END OF WATCH – 13,5/20

End of WatchRéalisé par David Ayer
Avec Jake Gyllenhaal, Michael Peña, America Ferrera

Synopsis : Chaque jour, Brian Taylor et Mike Zavala, jeunes officiers de police, patrouillent dans les rues les plus dangereuses de Los Angeles. À travers les images filmées sur le vif, on découvre leur quotidien sous un angle jamais vu. Du danger partagé qui forge la fraternité à la peur et aux montées d’adrénaline, c’est une fascinante plongée au cœur de leur vie et d’un quartier, une histoire puissante sur l’amitié, la famille, l’honneur et le courage.

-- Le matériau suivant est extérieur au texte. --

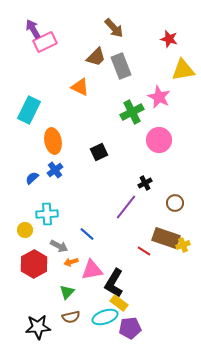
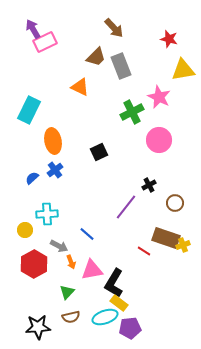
black cross: moved 4 px right, 2 px down
orange arrow: rotated 96 degrees counterclockwise
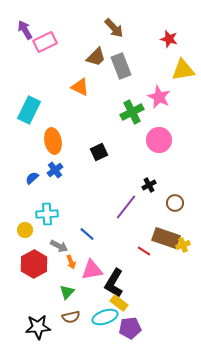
purple arrow: moved 8 px left, 1 px down
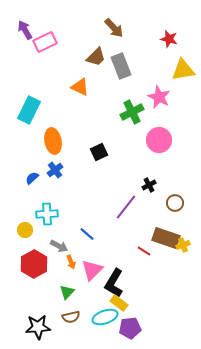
pink triangle: rotated 35 degrees counterclockwise
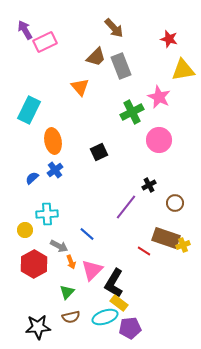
orange triangle: rotated 24 degrees clockwise
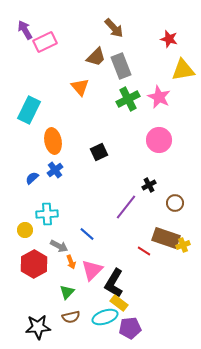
green cross: moved 4 px left, 13 px up
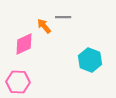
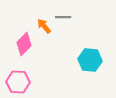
pink diamond: rotated 20 degrees counterclockwise
cyan hexagon: rotated 15 degrees counterclockwise
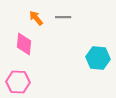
orange arrow: moved 8 px left, 8 px up
pink diamond: rotated 40 degrees counterclockwise
cyan hexagon: moved 8 px right, 2 px up
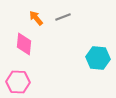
gray line: rotated 21 degrees counterclockwise
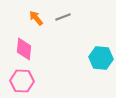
pink diamond: moved 5 px down
cyan hexagon: moved 3 px right
pink hexagon: moved 4 px right, 1 px up
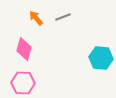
pink diamond: rotated 10 degrees clockwise
pink hexagon: moved 1 px right, 2 px down
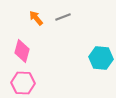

Avis : Plongée réaliste (même si un poil idéalisée) dans le quotidien d’un duo de flics du LAPD, End of Watch se regarde comme une immersion quasi documentaire au cœur des quartiers chauds de Los Angeles. On suit pas à pas Brian et Mike, deux policiers ambitieux mais consciencieux, aimant autant leur job que leur nana et nourrissant l’un pour l’autre un dévouement total. Car en plus d’être un très efficace film de flics, End of Watch se révèle aussi être un buddy movie touchant et réussi, dépourvu de cynisme et vantant l’amitié virile entre coéquipiers à base de confiance aveugle et de réciprocité. Le réalisateur parvient à très rapidement créer une empathie sincère du spectateur pour ses deux personnages, qui joue beaucoup dans la montée en tension exponentielle du film.
La qualité des dialogues, incisifs et souvent drôles, la complémentarité et la complicité épatante des remarquables Jack Gyllenhaal et Michael Peña, un script à hauteur d’homme et une peinture urbaine actuelle et juste (notamment sur l’émergence des femmes aussi bien dans la police que dans les cartels mafieux), font de End of Watch un polar sanguin, attachant et captivant à bien des égards.
Un bémol cependant. Pourquoi avoir ainsi cédé à la mode du found footage, tant ce procédé en caméra subjective apparaît ici peu pertinent ? On ne distingue plus rien dès que le porteur de la caméra s’agite et l’effet obtenu est l’inverse de celui recherché puisqu’il à tendance à nous détourner de l’intrigue. Heureusement, Ayer semble s’en rendre compte et le délaisse progressivement pour un style plus classique mais tout aussi nerveux et pour le coup bien plus efficace.
Au fil des enquêtes qui vont placer de plus en plus nettement le duo dans le collimateur de la pègre mexicaine, le film se fait plus dur, plus dense, plus électrique.
S’il démarre tranquillement (pour ne pas dire paresseusement), End of Watch opère une efficace montée en stress qui s’achève en un final aussi violent qu’inattendu.
Cette capacité à surprendre et à nous emmener là où on ne s’attend pas, à délivrer une tension et une émotion insoupçonnables aux premières images est indéniablement la principale réussite ce polar peu commun.

RENGAINE – 10/20

RengaineRéalisé par Rachid Djaïdani
Avec Slimane Dazi, Sabrina Hamida, Stephane Soo Mongo

Synopsis : Paris, aujourd’hui. Dorcy, jeune Noir chrétien, veut épouser Sabrina, une jeune Maghrébine. Cela serait si simple si Sabrina n’avait pas quarante frères et que ce mariage plein d’insouciance ne venait cristalliser un tabou encore bien ancré dans les mentalités de ces deux communautés : pas de mariage entre Noirs et Arabes. Slimane le grand frère, gardien des traditions, va s’opposer par tous les moyens à cette union…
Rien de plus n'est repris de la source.